━━━ INPUT RECORDS ━━━

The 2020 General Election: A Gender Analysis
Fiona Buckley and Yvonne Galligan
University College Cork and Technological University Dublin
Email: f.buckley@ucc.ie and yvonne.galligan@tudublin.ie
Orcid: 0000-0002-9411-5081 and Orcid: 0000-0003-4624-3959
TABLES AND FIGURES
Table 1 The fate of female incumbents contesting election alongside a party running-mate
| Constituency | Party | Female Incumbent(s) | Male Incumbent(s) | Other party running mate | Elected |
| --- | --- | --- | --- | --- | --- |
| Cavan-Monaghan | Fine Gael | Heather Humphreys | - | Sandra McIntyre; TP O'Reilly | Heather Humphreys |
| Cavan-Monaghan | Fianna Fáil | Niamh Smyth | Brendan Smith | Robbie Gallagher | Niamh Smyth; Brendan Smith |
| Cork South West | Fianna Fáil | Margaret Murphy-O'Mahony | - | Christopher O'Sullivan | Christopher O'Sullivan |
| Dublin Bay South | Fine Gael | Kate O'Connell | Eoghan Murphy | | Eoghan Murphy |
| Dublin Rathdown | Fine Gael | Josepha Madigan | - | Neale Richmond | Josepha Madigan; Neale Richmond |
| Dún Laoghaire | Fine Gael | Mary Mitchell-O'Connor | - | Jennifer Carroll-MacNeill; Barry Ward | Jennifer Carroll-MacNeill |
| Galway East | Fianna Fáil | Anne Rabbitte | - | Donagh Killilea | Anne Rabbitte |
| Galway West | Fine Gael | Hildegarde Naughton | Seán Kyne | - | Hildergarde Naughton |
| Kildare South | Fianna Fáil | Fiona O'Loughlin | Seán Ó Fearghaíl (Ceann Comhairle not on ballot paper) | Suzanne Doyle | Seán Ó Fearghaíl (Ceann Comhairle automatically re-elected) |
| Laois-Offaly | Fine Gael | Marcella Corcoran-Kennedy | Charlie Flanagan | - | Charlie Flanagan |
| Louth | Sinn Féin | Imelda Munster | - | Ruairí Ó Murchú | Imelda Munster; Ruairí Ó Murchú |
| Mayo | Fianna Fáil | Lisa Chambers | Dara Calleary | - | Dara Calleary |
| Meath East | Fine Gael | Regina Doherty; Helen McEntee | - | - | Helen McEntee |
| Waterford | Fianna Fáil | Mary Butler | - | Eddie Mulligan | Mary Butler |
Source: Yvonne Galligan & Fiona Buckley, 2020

━━━

Report the count, and only the count, of lines in the records above that contain "Cork".

2